Work instruction = Count the lines in the entries below that contain the word "original". Reply with only that number.

Stored data =
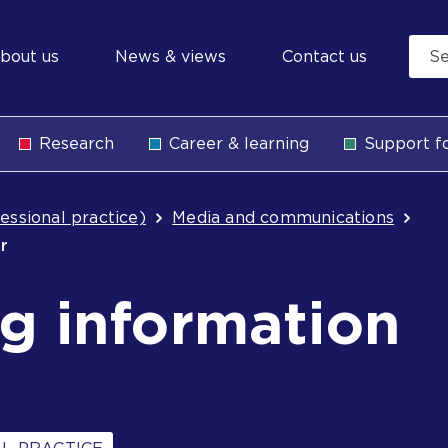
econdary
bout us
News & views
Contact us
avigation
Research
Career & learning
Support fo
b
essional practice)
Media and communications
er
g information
--
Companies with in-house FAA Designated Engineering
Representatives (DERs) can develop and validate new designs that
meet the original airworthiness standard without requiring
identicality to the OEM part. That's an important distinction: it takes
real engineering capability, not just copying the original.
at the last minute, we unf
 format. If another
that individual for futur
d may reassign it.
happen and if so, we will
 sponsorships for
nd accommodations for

Result of this task = 2